Asset paths in CSS (e.g., `url('../images/logo.png')`) are rewritten by Vite to include hashes. If the base path is wrong, these URLs will 404. Always check that assets are copied to `dist/assets` and referenced correctly.
For fonts and images, use `import` statements in JS or CSS `url()` with relative paths. Avoid absolute paths in CSS that bypass Vite's asset handling.
Frequently asked questions
Why does my Vite build pass but the app shows a blank page in production?

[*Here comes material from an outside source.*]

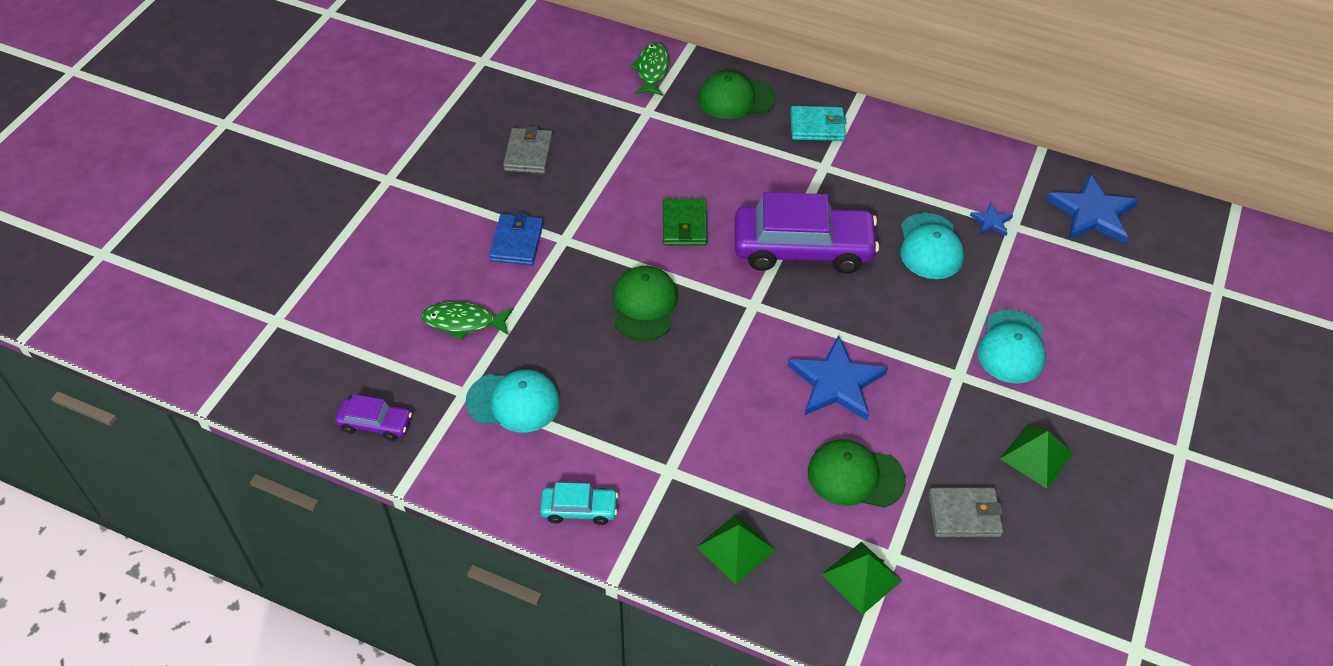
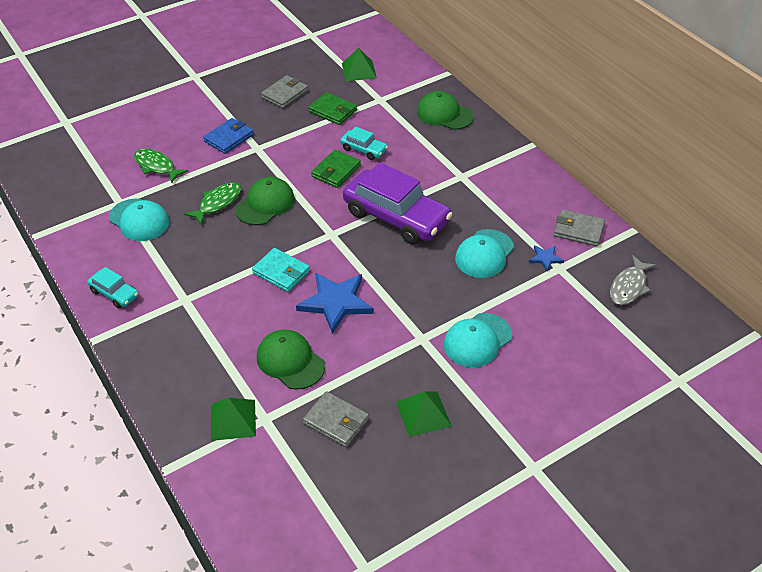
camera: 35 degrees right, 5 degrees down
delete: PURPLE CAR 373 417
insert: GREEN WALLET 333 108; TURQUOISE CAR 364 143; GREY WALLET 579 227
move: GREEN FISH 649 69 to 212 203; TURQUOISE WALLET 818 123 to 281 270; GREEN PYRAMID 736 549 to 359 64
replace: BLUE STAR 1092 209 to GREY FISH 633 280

Most common cause: incorrect `base` path. Check `dist/index.html` — if script src starts with `/` but your app is served from a subdirectory, assets will 404. Fix by setting `base` to match the deployment path. Also check for missing polyfills if the console shows syntax errors.
How do I fix 'JavaScript heap out of memory' during Vite build?
Increase Node memory by setting `NODE_OPTIONS='--max-old-space-size=4096'` before running the build. You can also switch to esbuild minification (`build.minify: 'esbuild'`) which uses less memory. For very large projects, consider code splitting or reducing the bundle size.
What does 'Unexpected token' mean in the production build?
This means Vite didn't transpile some modern JavaScript syntax (e.g., optional chaining, nullish coalescing) to a format supported by your target browsers. Check `build.target` in vite.config.js — set it to `'es2015'` or use a `.browserslistrc` file to ensure proper transpilation.
My dynamic imports work in dev but fail in production. Why?
Rollup might not be able to statically analyze dynamic imports that use variable paths. Use `import.meta.glob` to pre-discover modules, or ensure import paths are literal strings. Also check that chunk filenames don't collide — set `build.rollupOptions.output.chunkFileNames` to include `[hash]`.
How do I test the production build locally before deploying?
Run `npx vite build` then `npx serve dist` (install `serve` globally if needed). Open the URL in a browser and test all pages. Check the Network tab for 404s and the Console for errors. This catches most base path and missing asset issues.